Table of Contents
Molecular Biology International
Volume 2011, Article ID 428486, 10 pages
Review Article

Identification and Characterization of Genes Involved in Leishmania Pathogenesis: The Potential for Drug Target Selection

Division of Emerging and Transfusion Transmitted Diseases, Center for Biologics Evaluation and Research, FDA, Bethesda, MD 20852, USA

Received 7 February 2011; Revised 26 March 2011; Accepted 28 April 2011

Academic Editor: Kwang Poo Chang

Copyright © 2011 Robert Duncan et al. This is an open access article distributed under the Creative Commons Attribution License, which permits unrestricted use, distribution, and reproduction in any medium, provided the original work is properly cited.

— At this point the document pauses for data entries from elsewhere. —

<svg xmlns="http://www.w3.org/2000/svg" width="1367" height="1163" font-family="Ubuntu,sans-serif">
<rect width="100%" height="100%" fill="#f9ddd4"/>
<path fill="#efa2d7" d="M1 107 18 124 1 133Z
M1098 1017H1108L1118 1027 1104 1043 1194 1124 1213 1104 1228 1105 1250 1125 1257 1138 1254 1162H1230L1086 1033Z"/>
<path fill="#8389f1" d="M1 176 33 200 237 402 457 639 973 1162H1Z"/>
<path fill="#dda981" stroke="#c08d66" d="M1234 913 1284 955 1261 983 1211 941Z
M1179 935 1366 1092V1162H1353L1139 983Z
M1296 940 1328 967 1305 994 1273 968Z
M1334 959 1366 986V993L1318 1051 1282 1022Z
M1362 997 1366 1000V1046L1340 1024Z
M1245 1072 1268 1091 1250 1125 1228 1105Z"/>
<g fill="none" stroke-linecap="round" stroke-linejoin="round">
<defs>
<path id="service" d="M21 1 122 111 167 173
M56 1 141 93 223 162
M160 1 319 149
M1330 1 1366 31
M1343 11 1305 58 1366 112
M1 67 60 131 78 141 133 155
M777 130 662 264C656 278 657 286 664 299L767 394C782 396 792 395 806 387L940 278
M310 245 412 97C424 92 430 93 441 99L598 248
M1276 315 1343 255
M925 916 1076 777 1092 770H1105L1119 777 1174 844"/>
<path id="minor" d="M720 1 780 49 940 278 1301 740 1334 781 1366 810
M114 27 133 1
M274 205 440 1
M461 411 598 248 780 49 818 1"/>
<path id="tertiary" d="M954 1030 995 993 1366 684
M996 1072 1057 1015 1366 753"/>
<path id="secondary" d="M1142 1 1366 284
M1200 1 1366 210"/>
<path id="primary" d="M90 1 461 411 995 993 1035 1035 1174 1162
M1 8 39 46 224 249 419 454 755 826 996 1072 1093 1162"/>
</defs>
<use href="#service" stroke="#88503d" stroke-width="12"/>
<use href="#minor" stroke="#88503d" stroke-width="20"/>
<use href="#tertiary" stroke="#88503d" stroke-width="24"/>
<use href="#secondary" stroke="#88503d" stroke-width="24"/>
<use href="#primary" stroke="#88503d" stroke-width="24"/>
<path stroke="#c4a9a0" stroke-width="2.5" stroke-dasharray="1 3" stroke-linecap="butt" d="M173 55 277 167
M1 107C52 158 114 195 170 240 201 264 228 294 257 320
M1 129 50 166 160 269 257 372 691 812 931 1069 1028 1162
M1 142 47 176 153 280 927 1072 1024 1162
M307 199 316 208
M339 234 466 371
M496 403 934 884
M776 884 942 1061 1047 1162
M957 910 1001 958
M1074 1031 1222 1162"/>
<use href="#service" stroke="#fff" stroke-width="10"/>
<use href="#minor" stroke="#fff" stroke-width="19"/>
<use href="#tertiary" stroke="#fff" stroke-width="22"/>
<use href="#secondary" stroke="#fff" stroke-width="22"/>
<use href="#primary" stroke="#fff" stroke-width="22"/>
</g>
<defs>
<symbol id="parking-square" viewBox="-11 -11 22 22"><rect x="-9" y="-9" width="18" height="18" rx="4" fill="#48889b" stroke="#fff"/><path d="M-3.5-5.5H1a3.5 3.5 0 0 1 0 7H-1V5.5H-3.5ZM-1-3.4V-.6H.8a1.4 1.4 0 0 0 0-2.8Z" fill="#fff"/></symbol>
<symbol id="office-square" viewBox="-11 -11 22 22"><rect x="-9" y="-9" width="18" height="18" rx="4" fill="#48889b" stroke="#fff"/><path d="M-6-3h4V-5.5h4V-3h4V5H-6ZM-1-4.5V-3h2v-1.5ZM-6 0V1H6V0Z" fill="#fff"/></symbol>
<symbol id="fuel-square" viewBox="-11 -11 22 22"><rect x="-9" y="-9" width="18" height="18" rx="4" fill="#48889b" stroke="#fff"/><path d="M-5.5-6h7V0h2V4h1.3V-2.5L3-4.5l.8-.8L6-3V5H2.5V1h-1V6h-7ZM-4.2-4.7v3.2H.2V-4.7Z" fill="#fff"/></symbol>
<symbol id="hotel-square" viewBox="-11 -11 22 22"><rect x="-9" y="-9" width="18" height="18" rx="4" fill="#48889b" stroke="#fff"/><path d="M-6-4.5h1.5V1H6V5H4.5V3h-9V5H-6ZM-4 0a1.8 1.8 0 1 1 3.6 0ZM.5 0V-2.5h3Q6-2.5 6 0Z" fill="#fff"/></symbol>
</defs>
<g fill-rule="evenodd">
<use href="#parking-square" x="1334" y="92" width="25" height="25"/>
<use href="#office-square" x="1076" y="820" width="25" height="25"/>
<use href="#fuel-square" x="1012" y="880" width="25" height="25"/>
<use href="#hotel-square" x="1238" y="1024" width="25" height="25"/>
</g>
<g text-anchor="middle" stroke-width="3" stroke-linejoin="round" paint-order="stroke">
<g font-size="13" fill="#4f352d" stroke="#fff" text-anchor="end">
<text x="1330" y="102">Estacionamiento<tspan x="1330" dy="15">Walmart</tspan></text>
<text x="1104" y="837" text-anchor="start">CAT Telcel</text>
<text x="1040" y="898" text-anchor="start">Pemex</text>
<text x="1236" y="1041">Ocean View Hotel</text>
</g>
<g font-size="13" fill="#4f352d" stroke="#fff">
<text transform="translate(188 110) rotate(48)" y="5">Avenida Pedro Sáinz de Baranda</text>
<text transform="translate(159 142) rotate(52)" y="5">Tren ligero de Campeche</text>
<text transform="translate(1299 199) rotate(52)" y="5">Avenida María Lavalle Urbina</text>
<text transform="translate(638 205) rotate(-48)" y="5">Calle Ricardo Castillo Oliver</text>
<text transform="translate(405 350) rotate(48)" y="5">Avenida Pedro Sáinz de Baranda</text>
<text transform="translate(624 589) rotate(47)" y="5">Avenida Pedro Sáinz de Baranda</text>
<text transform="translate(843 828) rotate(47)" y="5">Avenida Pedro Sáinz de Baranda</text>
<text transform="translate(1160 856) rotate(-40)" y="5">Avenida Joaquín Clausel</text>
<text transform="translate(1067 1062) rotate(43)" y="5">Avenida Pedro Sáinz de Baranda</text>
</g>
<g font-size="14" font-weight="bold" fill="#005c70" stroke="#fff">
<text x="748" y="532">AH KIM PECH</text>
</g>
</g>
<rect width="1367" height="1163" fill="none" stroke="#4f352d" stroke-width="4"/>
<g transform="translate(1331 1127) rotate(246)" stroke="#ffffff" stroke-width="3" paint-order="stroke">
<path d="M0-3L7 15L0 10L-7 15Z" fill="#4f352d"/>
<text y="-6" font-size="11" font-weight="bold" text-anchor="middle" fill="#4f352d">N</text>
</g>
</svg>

Identifying and characterizing Leishmania donovani genes and the proteins they encode for their role in pathogenesis can reveal the value of this approach for finding new drug targets. Effective drug targets are likely to be proteins differentially expressed or required in the amastigote life cycle stage found in the patient. Several examples and their potential for chemotherapeutic disruption are presented. A pathway nearly ubiquitous in living cells targeted by anticancer drugs, the ubiquitin system, is examined. New findings in ubiquitin and ubiquitin-like modifiers in Leishmania show how disruption of those pathways could point to additional drug targets. The programmed cell death pathway, now recognized among protozoan parasites, is reviewed for some of its components and evidence that suggests they could be targeted for antiparasitic drug therapy. Finally, the endoplasmic reticulum quality control system is involved in secretion of many virulence factors. How disruptions in this pathway reduce virulence as evidence for potential drug targets is presented.